Ein stolzer Kirgise im Kirgistan-T-Shirt beim kirgisischen Nationalsport

Angeblich gibt es Bemühungen internationaler Organisation, das Spiel in dieser Form verbieten zu lassen, weil es wohl pietätslos wäre mit einer Tierleiche zu spielen. Trotzdem ich tierlieb bin und dem Umgang mit Tieren gerne zeigefingerhochhaltend beklage entzieht sich mir dieser etwas scheinheilige Moralausstoß. Die Kökbörü-Ziege wird nicht in Massentierhaltung großgezogen, kilometerweit in engen LKWs transportiert und in automatisierten Tötungsfabriken geschlachtet bevor man sie ins Spiel wirft. Das Schnitzel, das bei den meisten auf europäischen Tellern liegt, schon.

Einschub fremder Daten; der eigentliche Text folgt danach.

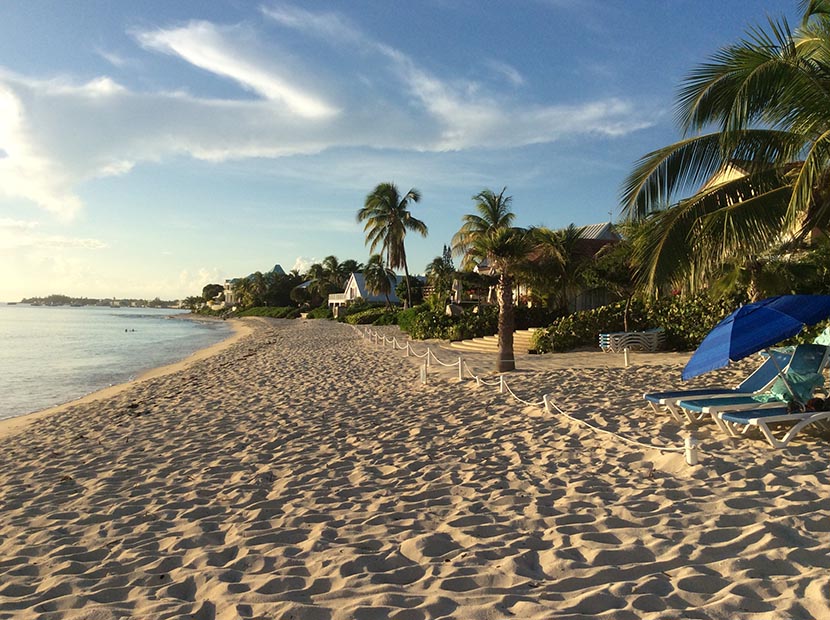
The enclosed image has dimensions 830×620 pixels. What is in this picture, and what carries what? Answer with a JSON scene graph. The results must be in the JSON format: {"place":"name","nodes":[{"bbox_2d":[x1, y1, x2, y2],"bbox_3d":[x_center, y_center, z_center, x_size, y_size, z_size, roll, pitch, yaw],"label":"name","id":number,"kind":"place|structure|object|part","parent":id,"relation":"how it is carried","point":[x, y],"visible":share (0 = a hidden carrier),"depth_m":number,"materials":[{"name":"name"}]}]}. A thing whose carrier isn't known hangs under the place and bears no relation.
{"place":"outdoors","nodes":[
{"label":"outdoors","id":0,"kind":"place"},
{"bbox_2d":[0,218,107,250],"label":"cloud","id":1,"kind":"structure","parent":0,"point":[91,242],"materials":[{"name":"white"}]},
{"bbox_2d":[13,294,182,308],"label":"distant island","id":2,"kind":"structure","parent":0,"point":[86,299],"materials":[{"name":"plant"}]},
{"bbox_2d":[0,303,234,422],"label":"sea","id":3,"kind":"structure","parent":0,"point":[177,325],"materials":[{"name":"liquid"}]},
{"bbox_2d":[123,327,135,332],"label":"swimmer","id":4,"kind":"object","parent":3,"relation":"in","point":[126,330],"visible":0.95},
{"bbox_2d":[201,284,224,303],"label":"tree","id":5,"kind":"object","parent":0,"point":[215,287],"visible":0.74,"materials":[{"name":"green plant"}]},
{"bbox_2d":[220,264,286,305],"label":"white building","id":6,"kind":"structure","parent":0,"point":[279,270],"materials":[{"name":"white paint"}]},
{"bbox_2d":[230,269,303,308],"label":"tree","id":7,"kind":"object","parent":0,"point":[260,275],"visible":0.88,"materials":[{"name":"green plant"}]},
{"bbox_2d":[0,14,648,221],"label":"cloud","id":8,"kind":"structure","parent":0,"point":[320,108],"materials":[{"name":"white"}]},
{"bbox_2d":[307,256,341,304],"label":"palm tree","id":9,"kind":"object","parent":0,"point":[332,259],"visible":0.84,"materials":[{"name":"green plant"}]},
{"bbox_2d":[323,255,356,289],"label":"palm tree","id":10,"kind":"object","parent":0,"point":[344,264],"visible":0.67,"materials":[{"name":"green plant"}]},
{"bbox_2d":[325,272,423,311],"label":"white house","id":11,"kind":"structure","parent":0,"point":[356,283],"materials":[{"name":"white paint"}]},
{"bbox_2d":[362,253,394,305],"bbox_3d":[-3.060,-1.861,64.716,3.502,6.206,3.689,0,1,-5],"label":"palm tree","id":12,"kind":"object","parent":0,"point":[373,261],"visible":0.94,"depth_m":64.15,"materials":[{"name":"plant"}]},
{"bbox_2d":[356,182,426,307],"bbox_3d":[-1.744,-4.100,56.596,5.586,10.753,5.481,0,1,30],"label":"palm tree","id":13,"kind":"object","parent":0,"point":[392,211],"visible":1,"depth_m":56.01,"materials":[{"name":"plant"}]},
{"bbox_2d":[394,276,424,307],"bbox_3d":[-0.179,-0.875,61.786,3.173,3.836,3.140,1,1,38],"label":"tree","id":14,"kind":"object","parent":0,"point":[401,290],"visible":0.81,"depth_m":60.87,"materials":[{"name":"green plant"}]},
{"bbox_2d":[0,0,823,304],"label":"sky","id":15,"kind":"structure","parent":0,"point":[6,289],"materials":[{"name":"blue"}]},
{"bbox_2d":[0,312,829,619],"label":"sand beach","id":16,"kind":"structure","parent":0,"point":[791,480],"materials":[{"name":"beige sand"}]},
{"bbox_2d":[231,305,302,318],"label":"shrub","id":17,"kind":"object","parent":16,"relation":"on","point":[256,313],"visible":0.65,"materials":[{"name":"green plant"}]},
{"bbox_2d":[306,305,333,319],"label":"shrub","id":18,"kind":"object","parent":16,"relation":"on","point":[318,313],"visible":0.63,"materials":[{"name":"green plant"}]},
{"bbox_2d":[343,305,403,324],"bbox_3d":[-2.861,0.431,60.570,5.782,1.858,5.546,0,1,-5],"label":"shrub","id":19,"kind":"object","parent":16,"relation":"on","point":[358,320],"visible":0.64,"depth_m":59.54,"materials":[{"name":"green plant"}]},
{"bbox_2d":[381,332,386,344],"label":"post","id":20,"kind":"object","parent":16,"relation":"on","point":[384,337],"visible":0.9,"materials":[{"name":"white"}]},
{"bbox_2d":[392,336,396,347],"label":"post","id":21,"kind":"object","parent":16,"relation":"on","point":[394,342],"visible":0.96,"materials":[{"name":"white"}]},
{"bbox_2d":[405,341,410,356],"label":"post","id":22,"kind":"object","parent":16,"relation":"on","point":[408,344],"visible":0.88,"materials":[{"name":"white wood"}]},
{"bbox_2d":[419,364,427,383],"bbox_3d":[0.162,1.285,15.241,0.150,0.454,0.150,0,1,-5],"label":"post","id":23,"kind":"object","parent":16,"relation":"on","point":[421,375],"visible":0.98,"depth_m":15.18,"materials":[{"name":"white wood"}]},
{"bbox_2d":[425,347,431,365],"bbox_3d":[0.348,1.239,19.568,0.150,0.559,0.152,0,1,-5],"label":"post","id":24,"kind":"object","parent":16,"relation":"on","point":[428,358],"visible":0.88,"depth_m":19.52,"materials":[{"name":"white wood"}]},
{"bbox_2d":[397,303,495,340],"bbox_3d":[1.468,0.596,35.672,4.823,1.861,5.630,0,1,-5],"label":"shrub","id":25,"kind":"object","parent":16,"relation":"on","point":[415,332],"visible":0.72,"depth_m":34.37,"materials":[{"name":"green plant"}]},
{"bbox_2d":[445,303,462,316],"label":"rock","id":26,"kind":"object","parent":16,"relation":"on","point":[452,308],"visible":0.68,"depth_m":37.17,"materials":[{"name":"stone"}]},
{"bbox_2d":[457,358,463,379],"bbox_3d":[0.940,1.243,15.844,0.136,0.503,0.136,0,1,-5],"label":"post","id":27,"kind":"object","parent":16,"relation":"on","point":[459,370],"visible":0.97,"depth_m":15.80,"materials":[{"name":"white wood"}]},
{"bbox_2d":[448,328,538,352],"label":"stone steps","id":28,"kind":"structure","parent":16,"relation":"on","point":[485,337],"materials":[{"name":"beige stone"}]},
{"bbox_2d":[453,187,535,373],"bbox_3d":[1.958,-0.723,18.398,2.422,4.512,2.633,0,1,-5],"label":"palm tree","id":29,"kind":"object","parent":16,"relation":"on","point":[504,344],"visible":0.99,"depth_m":18.26,"materials":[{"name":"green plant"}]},
{"label":"palm trunk","id":30,"kind":"part","parent":29,"relation":"part of","materials":[{"name":"brown wood"}]},
{"bbox_2d":[499,375,505,392],"bbox_3d":[1.526,1.320,13.363,0.130,0.422,0.130,0,1,-5],"label":"post","id":31,"kind":"object","parent":16,"relation":"on","point":[502,384],"visible":0.89,"depth_m":13.31,"materials":[{"name":"white wood"}]},
{"bbox_2d":[543,393,552,411],"bbox_3d":[1.885,1.379,10.865,0.129,0.392,0.128,0,1,-5],"label":"post","id":32,"kind":"object","parent":16,"relation":"in","point":[545,400],"visible":0.64,"depth_m":10.81,"materials":[{"name":"white wood"}]},
{"bbox_2d":[525,223,589,315],"bbox_3d":[5.969,-1.252,31.885,3.669,5.005,3.658,0,1,-5],"label":"palm tree","id":33,"kind":"object","parent":16,"relation":"on","point":[567,238],"visible":0.89,"depth_m":31.44,"materials":[{"name":"plant"}]},
{"bbox_2d":[583,218,647,331],"bbox_3d":[7.576,-1.041,26.542,3.563,4.631,3.507,1,1,39],"label":"tree","id":34,"kind":"object","parent":16,"relation":"on","point":[628,301],"visible":0.7,"depth_m":26.18,"materials":[{"name":"plant"}]},
{"bbox_2d":[623,348,629,366],"bbox_3d":[5.299,1.178,19.207,0.153,0.535,0.152,0,1,-5],"label":"post","id":35,"kind":"object","parent":16,"relation":"on","point":[626,362],"visible":0.99,"depth_m":19.16,"materials":[{"name":"white wood"}]},
{"bbox_2d":[598,327,664,352],"bbox_3d":[6.905,0.949,24.375,2.073,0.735,1.468,0,1,-5],"label":"stack","id":36,"kind":"object","parent":16,"relation":"on","point":[607,342],"visible":0.87,"depth_m":24.01,"materials":[{"name":"white plastic"}]},
{"bbox_2d":[535,292,747,353],"bbox_3d":[8.089,0.440,24.571,7.023,2.058,3.535,0,1,-5],"label":"hedge","id":37,"kind":"object","parent":16,"relation":"on","point":[712,318],"visible":0.57,"depth_m":24.60,"materials":[{"name":"green plant"}]},
{"bbox_2d":[684,435,698,464],"bbox_3d":[2.572,1.369,7.128,0.126,0.390,0.126,0,1,-5],"label":"post","id":38,"kind":"object","parent":16,"relation":"in","point":[689,455],"visible":0.87,"depth_m":7.09,"materials":[{"name":"white wood"}]},
{"bbox_2d":[349,325,689,461],"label":"rope","id":39,"kind":"object","parent":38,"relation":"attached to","point":[664,448],"visible":0.86,"depth_m":11.17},
{"bbox_2d":[642,348,792,417],"bbox_3d":[4.384,0.987,10.667,2.293,0.890,0.707,0,1,-5],"label":"lounge chair","id":40,"kind":"object","parent":16,"relation":"on","point":[667,395],"visible":0.64,"depth_m":10.61,"materials":[{"name":"blue"}]},
{"bbox_2d":[753,345,826,404],"bbox_3d":[4.622,0.788,9.412,0.666,0.586,0.638,0,1,-5],"label":"towel","id":41,"kind":"object","parent":40,"relation":"on","point":[793,370],"visible":0.65,"depth_m":9.27,"materials":[{"name":"fabric"}]},
{"bbox_2d":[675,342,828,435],"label":"lounge chair","id":42,"kind":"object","parent":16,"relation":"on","point":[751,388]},
{"bbox_2d":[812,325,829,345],"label":"towel","id":43,"kind":"object","parent":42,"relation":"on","point":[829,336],"visible":0.47,"depth_m":13.31,"materials":[{"name":"fabric"}]},
{"bbox_2d":[685,292,829,396],"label":"beach umbrella","id":44,"kind":"object","parent":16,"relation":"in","point":[796,330],"visible":0.98,"depth_m":8.66,"materials":[{"name":"blue fabric"}]},
{"bbox_2d":[712,400,829,448],"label":"lounge chair","id":45,"kind":"object","parent":16,"relation":"on","point":[739,419],"visible":0.97,"depth_m":8.20,"materials":[{"name":"white plastic"}]},
{"bbox_2d":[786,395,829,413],"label":"bag","id":46,"kind":"object","parent":45,"relation":"on","point":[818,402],"visible":0.74,"depth_m":8.24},
{"bbox_2d":[424,254,455,302],"bbox_3d":[1.904,-1.446,52.360,3.051,4.986,3.220,0,1,-5],"label":"palm tree","id":47,"kind":"object","parent":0,"point":[439,270],"visible":0.86,"depth_m":52.02,"materials":[{"name":"green plant"}]},
{"bbox_2d":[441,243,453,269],"label":"tree","id":48,"kind":"object","parent":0,"point":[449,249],"visible":0.34,"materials":[{"name":"plant"}]},
{"bbox_2d":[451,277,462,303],"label":"closed umbrella","id":49,"kind":"object","parent":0,"point":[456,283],"visible":0.61,"depth_m":40.19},
{"bbox_2d":[474,220,625,313],"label":"house","id":50,"kind":"structure","parent":0,"point":[579,304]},
{"bbox_2d":[620,0,829,309],"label":"palm tree","id":51,"kind":"object","parent":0,"point":[817,145],"visible":1,"depth_m":12.24,"materials":[{"name":"plant"}]},
{"bbox_2d":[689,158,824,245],"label":"house","id":52,"kind":"structure","parent":0,"point":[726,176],"depth_m":30.81,"materials":[{"name":"beige"}]},
{"bbox_2d":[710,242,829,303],"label":"shrub","id":53,"kind":"object","parent":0,"point":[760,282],"visible":0.6,"depth_m":18.74,"materials":[{"name":"green plant"}]}
]}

So wirklich international ist das Spiel nicht. 😉

Am Ende des Spieles bitten die Spieler, die Gewinner als auch die Verlierer, darum abgelichtet zu werden. Sehr gerne! Stolz wird posiert und Bizeps präsentiert. Es folgt ein Gebet und die Gewinner ziehen stolz mit einer Geldsumme, gesponsert von einem studiertem Dorfbewohner und der perfekt geklopften Ziege von dannen, um sie zu Hause – vermutlich mit ein paar Gläschen Wodka – zu verzehren.

Nach dem Spiel gibt es selbstverständlich auch eine Ansprache. Darin sind die Kirgisen gut.

Und ich versinke wieder im Landschaftskino und freu mich endlich die stolzen Kirgisen bei ihrem seltsam anmutendem Spiel mit dem Essen beobachtet haben zu dürfen.

PS: Sobald es eine bessere Internetverbindung gibt – vermutlich erst wieder zurück in Österreich, wird an dieser Stelle auch ein Video vom Spiel gepostet.